WHAT YOU HAVE TO DO.
Report all lines from the entries below in which "workflow" appears.
(RAW DATA begins)
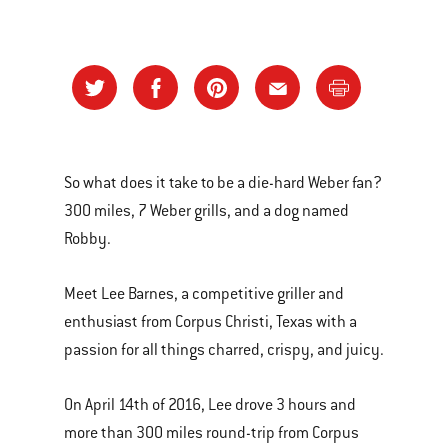
So what does it take to be a die-hard Weber fan?
300 miles, 7 Weber grills, and a dog named
Robby.
Meet Lee Barnes, a competitive griller and
enthusiast from Corpus Christi, Texas with a
passion for all things charred, crispy, and juicy.
On April 14th of 2016, Lee drove 3 hours and
more than 300 miles round-trip from Corpus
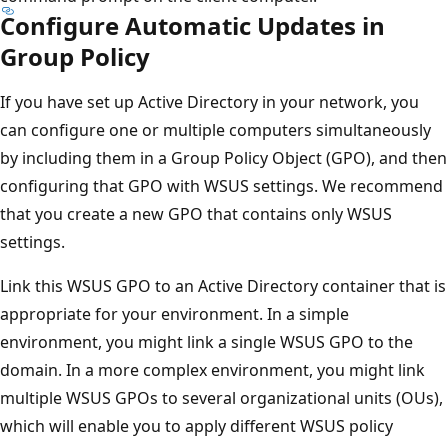
Configure Automatic Updates in
Group Policy
If you have set up Active Directory in your network, you
can configure one or multiple computers simultaneously
by including them in a Group Policy Object (GPO), and then
configuring that GPO with WSUS settings. We recommend
that you create a new GPO that contains only WSUS
settings.
Link this WSUS GPO to an Active Directory container that is
appropriate for your environment. In a simple
environment, you might link a single WSUS GPO to the
domain. In a more complex environment, you might link
multiple WSUS GPOs to several organizational units (OUs),
which will enable you to apply different WSUS policy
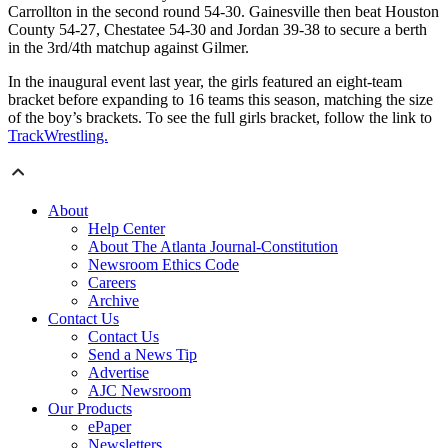
Carrollton in the second round 54-30. Gainesville then beat Houston
County 54-27, Chestatee 54-30 and Jordan 39-38 to secure a berth
in the 3rd/4th matchup against Gilmer.
In the inaugural event last year, the girls featured an eight-team
bracket before expanding to 16 teams this season, matching the size
of the boy’s brackets. To see the full girls bracket, follow the link to
TrackWrestling.
About
Help Center
About The Atlanta Journal-Constitution
Newsroom Ethics Code
Careers
Archive
Contact Us
Contact Us
Send a News Tip
Advertise
AJC Newsroom
Our Products
ePaper
Newsletters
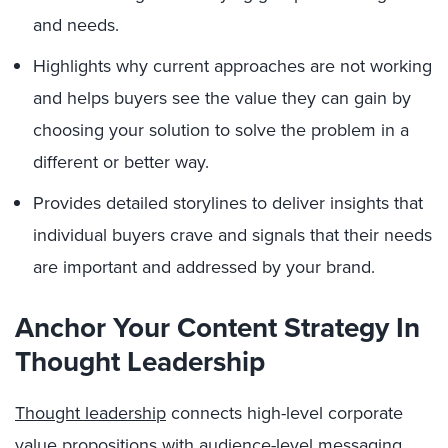
and needs.
Highlights why current approaches are not working
and helps buyers see the value they can gain by
choosing your solution to solve the problem in a
different or better way.
Provides detailed storylines to deliver insights that
individual buyers crave and signals that their needs
are important and addressed by your brand.
Anchor Your Content Strategy In
Thought Leadership
Thought leadership
connects high-level corporate
value propositions with audience-level messaging,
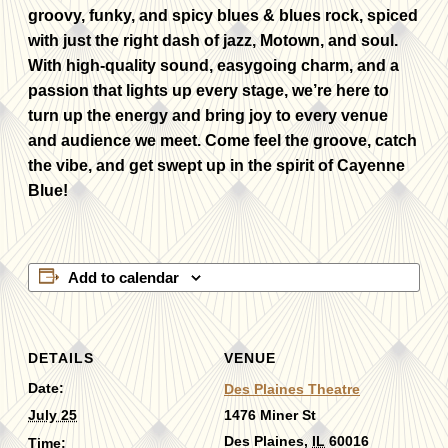
groovy, funky, and spicy blues & blues rock, spiced
with just the right dash of jazz, Motown, and soul.
With high-quality sound, easygoing charm, and a
passion that lights up every stage, we’re here to
turn up the energy and bring joy to every venue
and audience we meet. Come feel the groove, catch
the vibe, and get swept up in the spirit of Cayenne
Blue!
Add to calendar
DETAILS
VENUE
Date:
Des Plaines Theatre
July 25
1476 Miner St
Des Plaines
,
IL
60016
Time:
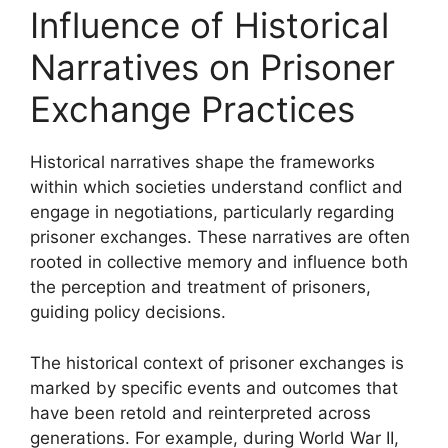
Influence of Historical
Narratives on Prisoner
Exchange Practices
Historical narratives shape the frameworks
within which societies understand conflict and
engage in negotiations, particularly regarding
prisoner exchanges. These narratives are often
rooted in collective memory and influence both
the perception and treatment of prisoners,
guiding policy decisions.
The historical context of prisoner exchanges is
marked by specific events and outcomes that
have been retold and reinterpreted across
generations. For example, during World War II,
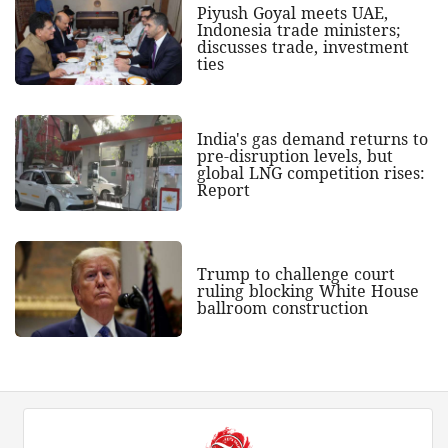
Piyush Goyal meets UAE,
Indonesia trade ministers;
discusses trade, investment
ties
India's gas demand returns to
pre-disruption levels, but
global LNG competition rises:
Report
Trump to challenge court
ruling blocking White House
ballroom construction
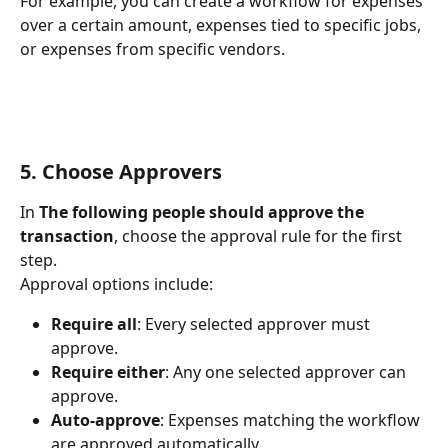
For example, you can create a workflow for expenses 
over a certain amount, expenses tied to specific jobs, 
or expenses from specific vendors.
5. Choose Approvers
In 
The following people should approve the 
transaction
, choose the approval rule for the first 
step.
Approval options include:
Require all
: Every selected approver must 
approve.
Require either
: Any one selected approver can 
approve.
Auto-approve
: Expenses matching the workflow 
are approved automatically.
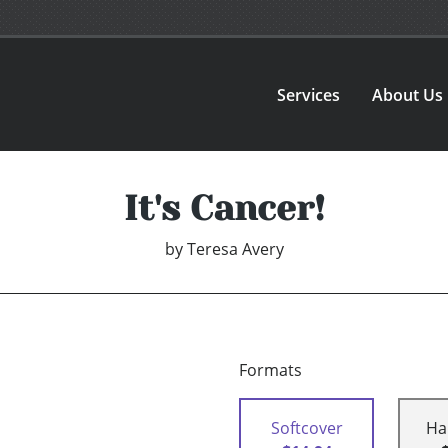
Services
About Us
It's Cancer!
by
Teresa Avery
Formats
Softcover
Ha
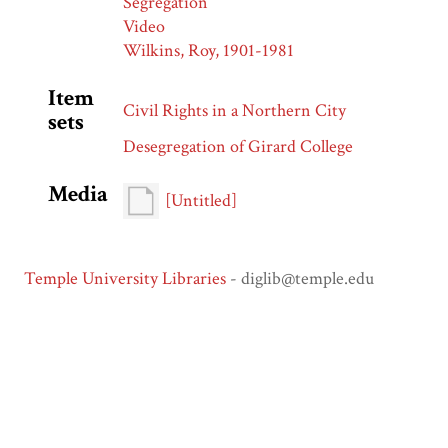
Segregation
Video
Wilkins, Roy, 1901-1981
Item
Civil Rights in a Northern City
sets
Desegregation of Girard College
Media
[Untitled]
Temple University Libraries
- diglib@temple.edu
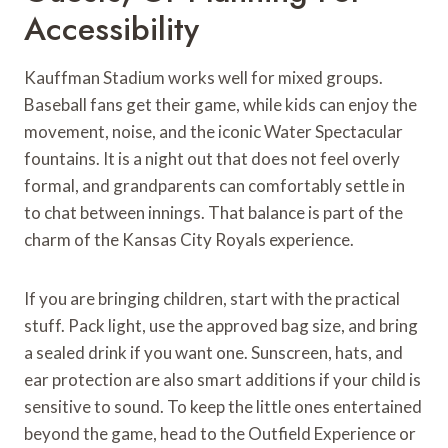
Accessibility
Kauffman Stadium works well for mixed groups.
Baseball fans get their game, while kids can enjoy the
movement, noise, and the iconic Water Spectacular
fountains. It is a night out that does not feel overly
formal, and grandparents can comfortably settle in
to chat between innings. That balance is part of the
charm of the Kansas City Royals experience.
If you are bringing children, start with the practical
stuff. Pack light, use the approved bag size, and bring
a sealed drink if you want one. Sunscreen, hats, and
ear protection are also smart additions if your child is
sensitive to sound. To keep the little ones entertained
beyond the game, head to the Outfield Experience or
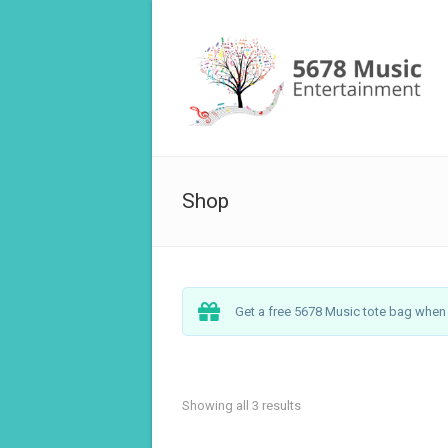
Shop
Get a free 5678 Music tote bag when y
Showing all 3 results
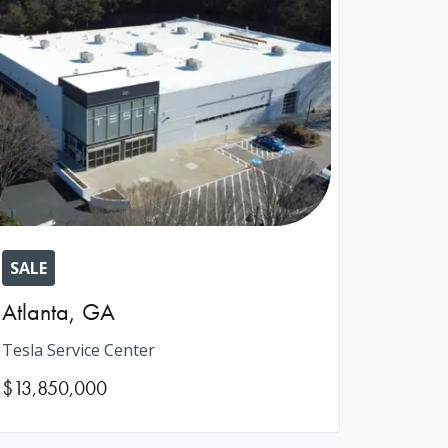
SALE
Atlanta
,
GA
Tesla Service Center
$13,850,000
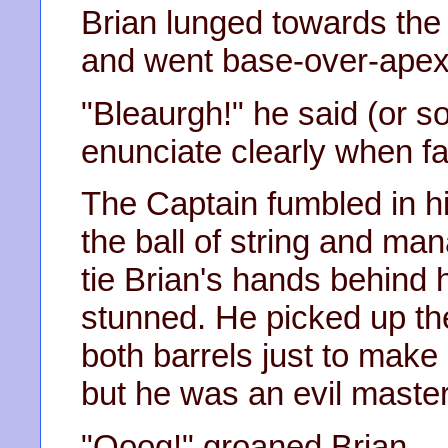
Brian lunged towards the
and went base-over-apex
"Bleaurgh!" he said (or som
enunciate clearly when f
The Captain fumbled in h
the ball of string and man
tie Brian's hands behind h
stunned. He picked up t
both barrels just to make 
but he was an evil master
"Ooog!" groaned Brian.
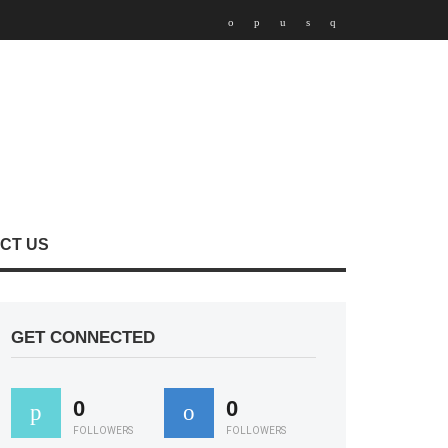
CT US
GET CONNECTED
0
0
FOLLOWERS
FOLLOWERS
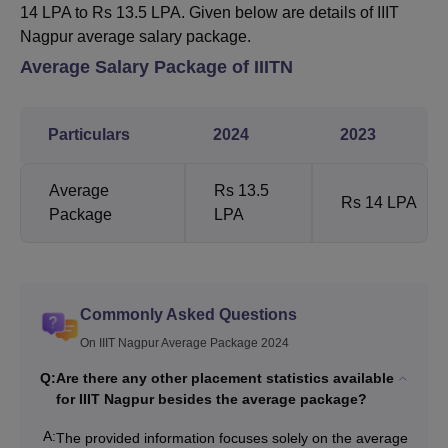
14 LPA to Rs 13.5 LPA. Given below are details of IIIT
Nagpur average salary package.
Average Salary Package of IIITN
Particulars
2024
2023
Average
Rs 13.5
Rs 14 LPA
Package
LPA
Commonly Asked Questions
On IIIT Nagpur Average Package 2024
Q:
Are there any other placement statistics available
for IIIT Nagpur besides the average package?
A:
The provided information focuses solely on the average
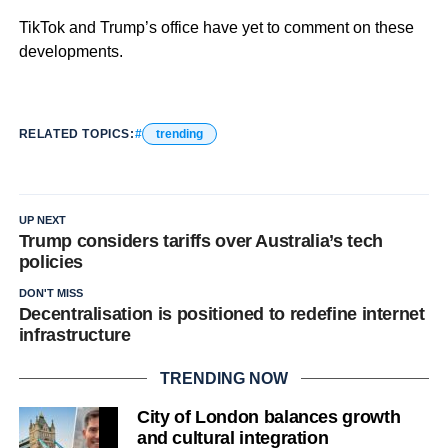
TikTok and Trump’s office have yet to comment on these
developments.
RELATED TOPICS:
trending
UP NEXT
Trump considers tariffs over Australia’s tech
policies
DON'T MISS
Decentralisation is positioned to redefine internet
infrastructure
TRENDING NOW
City of London balances growth
and cultural integration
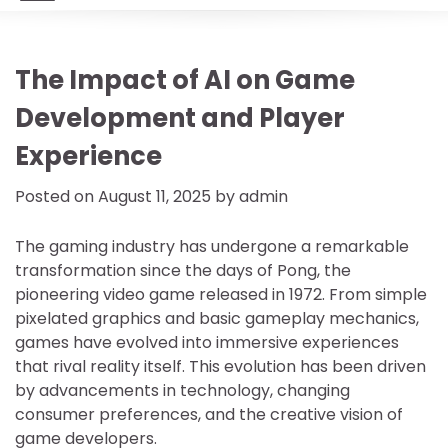
The Impact of AI on Game
Development and Player
Experience
Posted on
August 11, 2025
by
admin
The gaming industry has undergone a remarkable
transformation since the days of Pong, the
pioneering video game released in 1972. From simple
pixelated graphics and basic gameplay mechanics,
games have evolved into immersive experiences
that rival reality itself. This evolution has been driven
by advancements in technology, changing
consumer preferences, and the creative vision of
game developers.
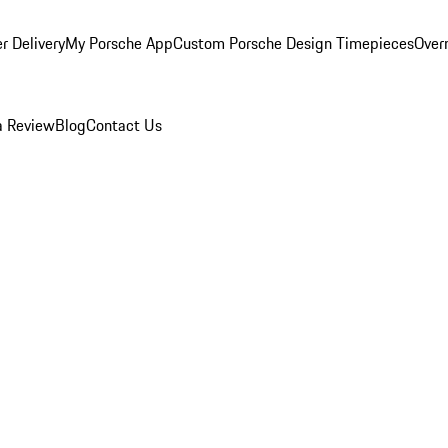
r Delivery
My Porsche App
Custom Porsche Design Timepieces
Overn
a Review
Blog
Contact Us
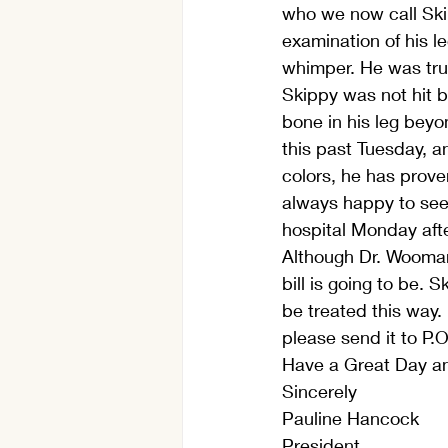
who we now call Ski
examination of his l
whimper. He was trul
Skippy was not hit b
bone in his leg beyo
this past Tuesday, a
colors, he has prove
always happy to see 
hospital Monday afte
Although Dr. Wooman 
bill is going to be. 
be treated this way.
please send it to P.
Have a Great Day an
Sincerely
Pauline Hancock
President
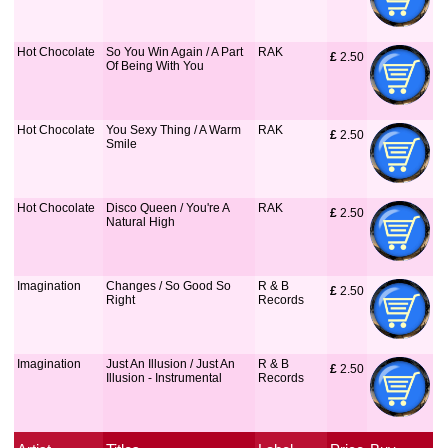
Hot Chocolate
So You Win Again / A Part
RAK
£
 2.50
Of Being With You
Hot Chocolate
You Sexy Thing / A Warm
RAK
£
 2.50
Smile
Hot Chocolate
Disco Queen / You're A
RAK
£
 2.50
Natural High
Imagination
Changes / So Good So
R & B
£
 2.50
Right
Records
Imagination
Just An Illusion / Just An
R & B
£
 2.50
Illusion - Instrumental
Records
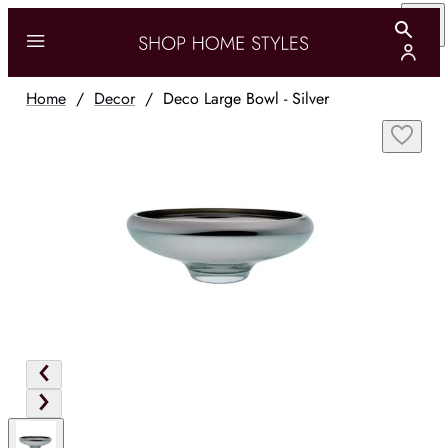
Home
/
Decor
/
Deco Large Bowl - Silver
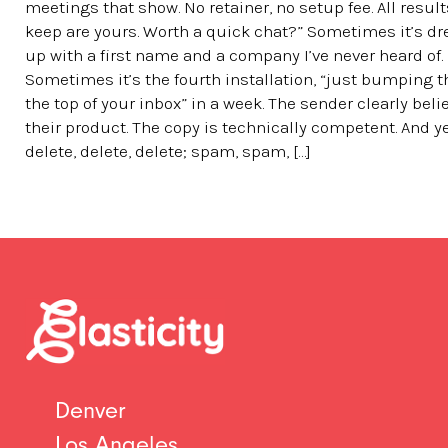
meetings that show. No retainer, no setup fee. All resul
keep are yours. Worth a quick chat?” Sometimes it’s d
up with a first name and a company I’ve never heard of.
Sometimes it’s the fourth installation, “just bumping t
the top of your inbox” in a week. The sender clearly beli
their product. The copy is technically competent. And y
delete, delete, delete; spam, spam, […]
Denver
Los Angeles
(RAW DATA ends)
RESPONSE TO THE TASK.
For example, you can create a workflow for expenses 
: Expenses matching the workflow 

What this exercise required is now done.